=== Begin Enclosure ===
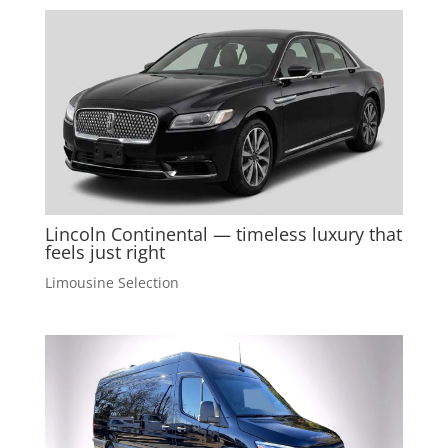
Lincoln Continental — timeless luxury that
feels just right
Limousine Selection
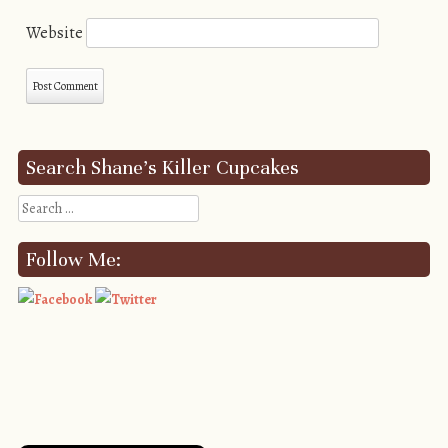
Website
Search Shane’s Killer Cupcakes
Search
Follow Me:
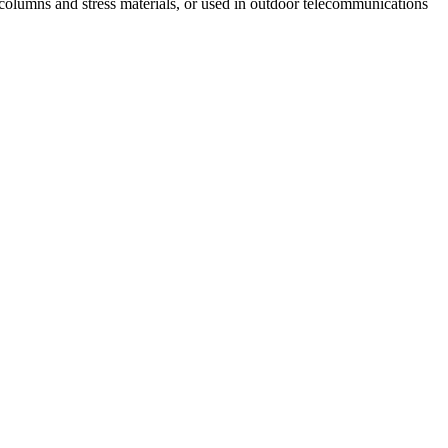
 columns and stress materials, or used in outdoor telecommunications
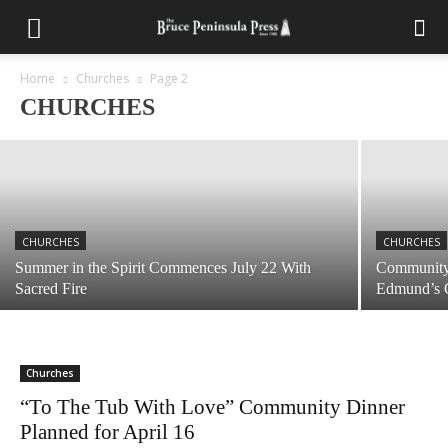
CHURCHES
Tickets Still Available for Tobermory United
Summer Chicken BBQ August 1st
Home
Churches
Page 2
CHURCHES
July 28, 2026
CHURCHES
CHURCHES
Summer in the Spirit Commences July 22 With
Community 
Sacred Fire
Edmund’s 
Churches
“To The Tub With Love” Community Dinner
Planned for April 16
=== End Enclosure ===
Brief => Without the images, write out all of the records exactly.

Answer space =>
Lincoln Continental — timeless luxury that
feels just right
Limousine Selection
Website
Search Shane’s Killer Cupcakes
Search
Follow Me:
 columns and stress materials, or used in outdoor telecommunications
CHURCHES
Tickets Still Available for Tobermory United
Summer Chicken BBQ August 1st
Home
Churches
Page 2
CHURCHES
July 28, 2026
CHURCHES
CHURCHES
Summer in the Spirit Commences July 22 With
Community 
Sacred Fire
Edmund’s 
Churches
“To The Tub With Love” Community Dinner
Planned for April 16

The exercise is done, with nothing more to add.